Among Venice’s landmarks, buildings known as ‘Scuole’ or ‘Scuole Grandi’ might be mentioned as unmissable attractions. Between them, the Scuola Grande di San Rocco.
Among Venice’s countless art treasures, buildings known as ‘Scuole’ or ‘Scuole Grandi’ might be mentioned as unmissable attractions. It goes without saying that these are not schools in the accepted sense of the word, but one of the innumerable distinctive features of this unique city. During the ancient Republic of Venice, from the 13th century onwards, the word ‘Scuola’ was, in fact, used to describe a brotherhood, or rather an association of lay members who met to provide assistance to poor people, widows, orphans, old and sick people.
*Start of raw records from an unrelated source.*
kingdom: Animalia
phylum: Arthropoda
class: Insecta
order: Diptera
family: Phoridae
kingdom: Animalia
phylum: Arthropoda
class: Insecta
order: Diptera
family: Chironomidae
The ‘Scuole’ were divided into Devotional Schools (or Scuole Grandi) which gathered for religious purposes in the name of a patron saint, Schools of Arts and Crafts and Schools of Foreign Communities (Scuole Piccole or Scuolette). Until the fall of the Republic, they represented a real kind of welfare system, initially destined for members but later extended to the entire population.
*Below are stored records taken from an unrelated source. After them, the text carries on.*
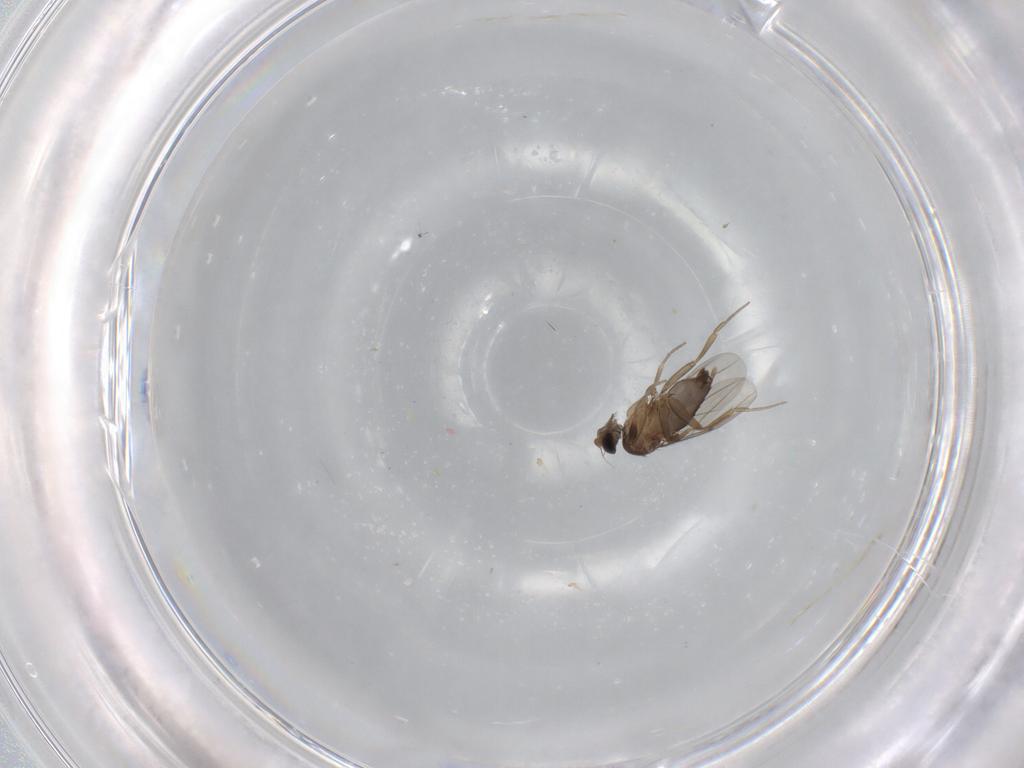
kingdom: Animalia
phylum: Arthropoda
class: Insecta
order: Diptera
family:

The ‘Scuole Grandi’ had countless means at their disposal, a part of which they invested to embellish their own headquarters with paintings by well-known artists including Tintoretto, Jacopo Palma il Giovane or Giambattista Tiepolo. As time passed, the most important Schools built palaces for their residents designed by famous architects and adorned them with paintings by the best artists of the era. After the fall of the Republic of Venice in 1797, the Schools were suppressed by a Napoleonic edict (1807) and within the space of a short time their assets ended up at antique markets and collections throughout the world. Several of the best-preserved Schools were reconstituted and transformed into museums that can now be visited by the public.
These include the Scuola Grande di San Rocco in the San Polo district, the richest Scuola of the city and the only one to have survived the fall of the Republic. Here, Tintoretto was engaged to decorate it with his most celebrated pictorial cycle illustrating episodes from the new and the Old Testaments and over 60 paintings are preserved in their original setting in a building that has hardly undergone any alteration since its construction. The marvellous cycle of works, created between 1564 and 1588, for its unity represents for Venice what for Rome is the Sistine Chapel. The School is located next to the Church of San Rocco, a saint to whom the city of Venice voted to ask for grace during the great plague epidemics of the 14th century.